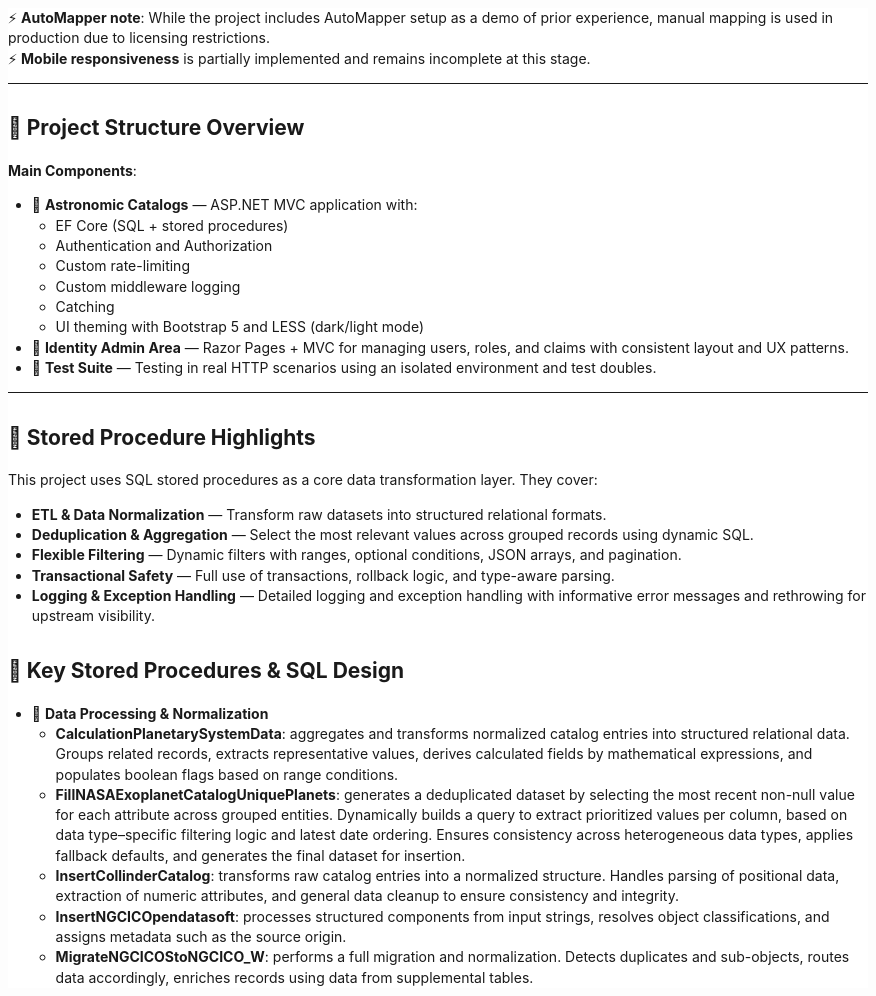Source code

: ⚡ **AutoMapper note**: While the project includes AutoMapper setup as a demo of prior experience, manual mapping is used in production due to licensing restrictions.  
⚡ **Mobile responsiveness** is partially implemented and remains incomplete at this stage.  

---
      
## 📂 **Project Structure Overview**
**Main Components**:
*   🌌 **Astronomic Catalogs** — ASP.NET MVC application with:
    *   EF Core (SQL + stored procedures)
    *   Authentication and Authorization
    *   Custom rate-limiting
    *   Custom middleware logging
    *   Catching
    *   UI theming with Bootstrap 5 and LESS (dark/light mode)
*   🔐 **Identity Admin Area** — Razor Pages + MVC for managing users, roles, and claims with consistent layout and UX patterns.
*   🧪 **Test Suite** — Testing in real HTTP scenarios using an isolated environment and test doubles.  

---
       
## 🧠 **Stored Procedure Highlights**
This project uses SQL stored procedures as a core data transformation layer. They cover:
*   **ETL & Data Normalization** — Transform raw datasets into structured relational formats.
*   **Deduplication & Aggregation** — Select the most relevant values across grouped records using dynamic SQL.
*   **Flexible Filtering** — Dynamic filters with ranges, optional conditions, JSON arrays, and pagination.
*   **Transactional Safety** — Full use of transactions, rollback logic, and type-aware parsing.
*   **Logging & Exception Handling** — Detailed logging and exception handling with informative error messages and rethrowing for upstream visibility.

## 🧠 **Key Stored Procedures & SQL Design**      
*   🔄 ****Data Processing & Normalization****
    *   **CalculationPlanetarySystemData**: aggregates and transforms normalized catalog entries into structured relational data. Groups related records, extracts representative values, derives calculated fields by mathematical expressions, and populates boolean flags based on range conditions.
    *   **FillNASAExoplanetCatalogUniquePlanets**: generates a deduplicated dataset by selecting the most recent non-null value for each attribute across grouped entities. Dynamically builds a query to extract prioritized values per column, based on data type–specific filtering logic and latest date ordering. Ensures consistency across heterogeneous data types, applies fallback defaults, and generates the final dataset for insertion. 
    *   **InsertCollinderCatalog**: transforms raw catalog entries into a normalized structure. Handles parsing of positional data, extraction of numeric attributes, and general data cleanup to ensure consistency and integrity.
    *   **InsertNGCICOpendatasoft**: processes structured components from input strings, resolves object classifications, and assigns metadata such as the source origin.
    *   **MigrateNGCICOStoNGCICO_W**: performs a full migration and normalization. Detects duplicates and sub-objects, routes data accordingly, enriches records using data from supplemental tables.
===============
Exercise objective: Copy the records from the line with "## 🧠 **Stored Procedure Highlights**" to the line with "for upstream visibility.", switching "rollback logic" to "rollback handling" and changing nothing else.

Solution for this problem:
## 🧠 **Stored Procedure Highlights**
This project uses SQL stored procedures as a core data transformation layer. They cover:
*   **ETL & Data Normalization** — Transform raw datasets into structured relational formats.
*   **Deduplication & Aggregation** — Select the most relevant values across grouped records using dynamic SQL.
*   **Flexible Filtering** — Dynamic filters with ranges, optional conditions, JSON arrays, and pagination.
*   **Transactional Safety** — Full use of transactions, rollback handling, and type-aware parsing.
*   **Logging & Exception Handling** — Detailed logging and exception handling with informative error messages and rethrowing for upstream visibility.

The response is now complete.